On the other hand, solidarity can be about efficiency linked to enlightened self-interest. Allocating vaccines according to public health need also means allocating them in ways that will mitigate the pandemic most effectively by protecting the most vulnerable across the world to reduce mortality and transmission and hastening the time when societies and economies everywhere can be revived. It is therefore in the interest of every country, richer and poorer, that vaccines be distributed according to public health need, both within and between countries.
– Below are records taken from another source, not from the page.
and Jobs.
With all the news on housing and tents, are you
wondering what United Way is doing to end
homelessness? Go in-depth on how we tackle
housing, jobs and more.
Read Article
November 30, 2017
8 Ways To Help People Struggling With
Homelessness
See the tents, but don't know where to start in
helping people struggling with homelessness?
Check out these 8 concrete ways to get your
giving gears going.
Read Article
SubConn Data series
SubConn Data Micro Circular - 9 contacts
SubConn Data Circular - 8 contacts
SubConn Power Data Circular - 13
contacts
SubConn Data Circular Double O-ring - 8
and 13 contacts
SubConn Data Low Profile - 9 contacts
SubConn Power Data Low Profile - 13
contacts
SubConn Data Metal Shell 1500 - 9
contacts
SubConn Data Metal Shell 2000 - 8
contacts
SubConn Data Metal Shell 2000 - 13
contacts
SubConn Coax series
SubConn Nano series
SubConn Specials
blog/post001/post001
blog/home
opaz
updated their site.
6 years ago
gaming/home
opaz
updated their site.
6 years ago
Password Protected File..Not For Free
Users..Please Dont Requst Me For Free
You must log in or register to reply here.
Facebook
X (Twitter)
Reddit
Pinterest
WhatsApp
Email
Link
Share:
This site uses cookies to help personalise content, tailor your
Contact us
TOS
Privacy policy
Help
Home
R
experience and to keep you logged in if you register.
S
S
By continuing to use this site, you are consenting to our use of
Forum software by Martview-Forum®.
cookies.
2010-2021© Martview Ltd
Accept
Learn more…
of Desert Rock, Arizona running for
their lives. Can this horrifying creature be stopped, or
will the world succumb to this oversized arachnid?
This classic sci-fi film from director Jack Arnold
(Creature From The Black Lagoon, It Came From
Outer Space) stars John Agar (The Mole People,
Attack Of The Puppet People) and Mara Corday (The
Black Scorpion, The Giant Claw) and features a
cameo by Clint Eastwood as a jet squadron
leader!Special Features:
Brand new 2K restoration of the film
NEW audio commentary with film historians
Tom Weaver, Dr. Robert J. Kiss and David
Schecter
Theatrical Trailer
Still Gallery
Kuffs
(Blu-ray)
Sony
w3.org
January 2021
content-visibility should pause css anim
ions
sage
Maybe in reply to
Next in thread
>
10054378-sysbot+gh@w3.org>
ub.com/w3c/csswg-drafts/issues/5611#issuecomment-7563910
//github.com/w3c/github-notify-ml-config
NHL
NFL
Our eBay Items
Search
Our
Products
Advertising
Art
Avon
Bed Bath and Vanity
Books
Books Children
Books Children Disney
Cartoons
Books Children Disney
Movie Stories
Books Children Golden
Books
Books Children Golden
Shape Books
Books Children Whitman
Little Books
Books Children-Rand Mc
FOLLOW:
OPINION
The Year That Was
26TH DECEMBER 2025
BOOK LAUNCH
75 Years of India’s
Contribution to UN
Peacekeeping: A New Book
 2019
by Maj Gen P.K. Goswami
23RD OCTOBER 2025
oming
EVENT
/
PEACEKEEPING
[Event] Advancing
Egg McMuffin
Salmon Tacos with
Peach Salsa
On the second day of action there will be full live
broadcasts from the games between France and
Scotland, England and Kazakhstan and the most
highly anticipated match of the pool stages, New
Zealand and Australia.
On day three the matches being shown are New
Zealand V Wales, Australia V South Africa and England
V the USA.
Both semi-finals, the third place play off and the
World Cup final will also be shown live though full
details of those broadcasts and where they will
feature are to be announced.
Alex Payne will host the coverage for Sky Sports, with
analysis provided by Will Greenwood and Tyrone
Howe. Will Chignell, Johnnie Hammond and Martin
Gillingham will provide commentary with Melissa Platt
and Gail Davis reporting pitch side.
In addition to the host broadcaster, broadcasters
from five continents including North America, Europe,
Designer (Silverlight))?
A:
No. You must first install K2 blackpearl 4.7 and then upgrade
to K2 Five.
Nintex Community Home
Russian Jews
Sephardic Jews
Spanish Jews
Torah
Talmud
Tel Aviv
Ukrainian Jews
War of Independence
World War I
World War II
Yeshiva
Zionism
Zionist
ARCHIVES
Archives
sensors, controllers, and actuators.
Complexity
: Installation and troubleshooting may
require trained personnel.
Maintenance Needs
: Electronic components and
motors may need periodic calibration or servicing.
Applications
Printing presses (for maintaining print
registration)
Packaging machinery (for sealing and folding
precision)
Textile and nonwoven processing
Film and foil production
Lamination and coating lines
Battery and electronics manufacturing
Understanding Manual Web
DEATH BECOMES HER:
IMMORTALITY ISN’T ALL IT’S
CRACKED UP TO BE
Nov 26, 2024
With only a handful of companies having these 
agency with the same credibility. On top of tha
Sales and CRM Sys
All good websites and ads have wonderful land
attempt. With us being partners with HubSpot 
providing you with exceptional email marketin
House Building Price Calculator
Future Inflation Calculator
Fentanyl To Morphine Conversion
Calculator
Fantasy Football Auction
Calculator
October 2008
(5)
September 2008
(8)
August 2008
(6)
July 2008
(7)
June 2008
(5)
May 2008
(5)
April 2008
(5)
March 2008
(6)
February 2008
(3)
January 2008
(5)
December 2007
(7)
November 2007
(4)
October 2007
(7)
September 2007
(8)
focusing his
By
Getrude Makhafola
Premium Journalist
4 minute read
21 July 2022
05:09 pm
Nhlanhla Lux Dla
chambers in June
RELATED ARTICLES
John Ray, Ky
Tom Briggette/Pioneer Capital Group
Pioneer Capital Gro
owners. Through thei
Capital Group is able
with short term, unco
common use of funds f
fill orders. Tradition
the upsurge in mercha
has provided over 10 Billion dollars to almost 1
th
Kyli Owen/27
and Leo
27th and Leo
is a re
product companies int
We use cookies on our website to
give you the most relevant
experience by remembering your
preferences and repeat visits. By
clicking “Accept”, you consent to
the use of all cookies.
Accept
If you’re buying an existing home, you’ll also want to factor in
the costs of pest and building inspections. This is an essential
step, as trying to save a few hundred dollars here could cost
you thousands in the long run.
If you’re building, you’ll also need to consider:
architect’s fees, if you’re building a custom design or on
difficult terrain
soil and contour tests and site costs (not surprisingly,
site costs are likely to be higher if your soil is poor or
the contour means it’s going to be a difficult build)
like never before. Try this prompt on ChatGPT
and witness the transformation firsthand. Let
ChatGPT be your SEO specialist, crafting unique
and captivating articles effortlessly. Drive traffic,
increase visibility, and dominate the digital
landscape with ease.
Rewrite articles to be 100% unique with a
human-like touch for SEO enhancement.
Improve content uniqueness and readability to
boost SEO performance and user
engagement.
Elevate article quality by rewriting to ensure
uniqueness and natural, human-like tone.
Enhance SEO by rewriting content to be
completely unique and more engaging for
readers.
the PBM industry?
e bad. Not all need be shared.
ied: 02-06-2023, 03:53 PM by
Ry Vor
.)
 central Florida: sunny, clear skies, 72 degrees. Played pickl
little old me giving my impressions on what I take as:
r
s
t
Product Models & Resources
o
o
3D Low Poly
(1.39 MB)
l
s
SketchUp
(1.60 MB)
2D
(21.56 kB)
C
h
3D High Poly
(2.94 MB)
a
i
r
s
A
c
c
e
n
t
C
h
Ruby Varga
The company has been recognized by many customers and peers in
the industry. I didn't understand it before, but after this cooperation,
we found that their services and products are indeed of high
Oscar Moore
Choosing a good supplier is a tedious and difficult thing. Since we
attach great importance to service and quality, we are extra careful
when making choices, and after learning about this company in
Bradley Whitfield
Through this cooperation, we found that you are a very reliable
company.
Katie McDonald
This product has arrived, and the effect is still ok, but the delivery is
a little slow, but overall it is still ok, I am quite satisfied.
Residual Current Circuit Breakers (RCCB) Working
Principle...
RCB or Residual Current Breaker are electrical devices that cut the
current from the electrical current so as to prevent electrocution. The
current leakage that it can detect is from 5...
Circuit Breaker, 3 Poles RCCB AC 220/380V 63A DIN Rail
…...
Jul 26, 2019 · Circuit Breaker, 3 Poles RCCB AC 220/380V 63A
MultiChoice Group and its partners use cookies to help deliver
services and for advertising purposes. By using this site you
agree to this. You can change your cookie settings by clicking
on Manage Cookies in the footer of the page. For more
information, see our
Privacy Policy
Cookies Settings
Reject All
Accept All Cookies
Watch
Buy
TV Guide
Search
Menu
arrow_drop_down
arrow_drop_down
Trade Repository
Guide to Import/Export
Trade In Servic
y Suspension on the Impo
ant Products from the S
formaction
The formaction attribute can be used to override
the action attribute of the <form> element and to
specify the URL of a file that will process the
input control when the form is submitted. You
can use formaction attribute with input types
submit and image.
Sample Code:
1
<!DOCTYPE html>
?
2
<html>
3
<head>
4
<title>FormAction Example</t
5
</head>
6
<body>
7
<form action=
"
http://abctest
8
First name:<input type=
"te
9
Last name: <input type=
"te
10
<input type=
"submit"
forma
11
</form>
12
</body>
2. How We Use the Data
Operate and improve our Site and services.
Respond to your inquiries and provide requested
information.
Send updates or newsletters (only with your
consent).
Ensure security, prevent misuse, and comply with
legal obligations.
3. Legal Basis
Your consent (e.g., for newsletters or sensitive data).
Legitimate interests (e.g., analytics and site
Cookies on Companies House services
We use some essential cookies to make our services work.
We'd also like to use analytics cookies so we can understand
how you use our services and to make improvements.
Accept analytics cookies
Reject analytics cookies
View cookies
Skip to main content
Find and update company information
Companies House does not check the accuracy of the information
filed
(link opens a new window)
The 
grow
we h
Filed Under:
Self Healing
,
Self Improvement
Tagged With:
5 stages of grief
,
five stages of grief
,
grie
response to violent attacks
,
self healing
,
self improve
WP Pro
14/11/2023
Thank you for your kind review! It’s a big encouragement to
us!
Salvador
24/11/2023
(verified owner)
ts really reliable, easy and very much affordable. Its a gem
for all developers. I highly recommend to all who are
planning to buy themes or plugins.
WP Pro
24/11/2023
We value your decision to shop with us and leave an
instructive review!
So-called ‘vaccine nationalism’ is an example of what economists term the prisoner’s dilemma. When vaccine supplies are limited, countries acting in their perceived self-interest by vaccinating their whole population may be better off in terms of averted deaths (at least in the short term) than in a situation where the same amount of vaccines are distributed across all countries in relation to their population. But far more global deaths would be averted by the latter strategy – one modelling study estimated nearly twice as many. However, as the recent experience of the EU with vaccine procurement has shown, in conditions of vaccine shortage some larger countries (e.g. Germany) that could have acted individually but chose the collective route may feel this has not been to their advantage, while other, smaller member states feel they have benefited from collective procurement. Yet others, such as Hungary and the Czech Republic have, as noted below, looked to Russia and China for supplies as the EU vaccination roll-out initially faltered.
Moreover, because of the interconnectedness of the global economy, not only does equitable allocation of vaccines save lives; it also reduces the economic fallout from the pandemic. The International Monetary Fund has estimated that vaccinating 60 per cent of the world’s population by mid-2022 would cost $50 billion, but would avoid costs to the world economy of $9 trillion.
Ultimately, the much-used phrase ‘no one is safe until everyone is safe’ represents a profound truth. The recent resurgence of travel bans and travel restrictions in the face of new variants of the virus, with their associated enormous economic costs, demonstrates that we cannot be truly out of trouble until we have reduced the disease globally to something akin to seasonal flu.